What to work on:
Each entry below is to be transcribed exactly.
* * * * * * *
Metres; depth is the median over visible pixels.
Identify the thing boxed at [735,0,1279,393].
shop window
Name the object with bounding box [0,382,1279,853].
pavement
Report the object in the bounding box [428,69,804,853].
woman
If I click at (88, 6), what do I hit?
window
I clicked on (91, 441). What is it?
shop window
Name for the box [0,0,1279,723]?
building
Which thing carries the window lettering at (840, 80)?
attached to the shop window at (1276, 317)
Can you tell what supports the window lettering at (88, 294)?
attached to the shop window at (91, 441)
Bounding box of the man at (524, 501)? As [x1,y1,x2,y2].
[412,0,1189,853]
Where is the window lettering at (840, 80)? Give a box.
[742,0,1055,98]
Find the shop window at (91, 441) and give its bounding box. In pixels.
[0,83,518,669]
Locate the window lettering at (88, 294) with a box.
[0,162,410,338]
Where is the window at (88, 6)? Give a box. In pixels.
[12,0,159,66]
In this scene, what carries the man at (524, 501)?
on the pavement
* * * * * * *
Answer area:
Metres; depth is the median over visible pixels.
Identify the thing boxed at [735,0,1279,393].
shop window
Name the object with bounding box [0,382,1279,853].
pavement
Report the object in the bounding box [428,69,804,853].
woman
If I click at (88, 6), what do I hit?
window
I clicked on (91, 441). What is it?
shop window
Name for the box [0,0,1279,723]?
building
Which thing carries the window lettering at (840, 80)?
attached to the shop window at (1276, 317)
Can you tell what supports the window lettering at (88, 294)?
attached to the shop window at (91, 441)
Bounding box of the man at (524, 501)? As [x1,y1,x2,y2].
[412,0,1189,853]
Where is the window lettering at (840, 80)? Give a box.
[742,0,1055,98]
Find the shop window at (91, 441) and give its bounding box. In pixels.
[0,83,518,669]
Locate the window lettering at (88, 294) with a box.
[0,162,410,338]
Where is the window at (88, 6)? Give a box. In pixels.
[12,0,159,66]
In this scene, what carries the man at (524, 501)?
on the pavement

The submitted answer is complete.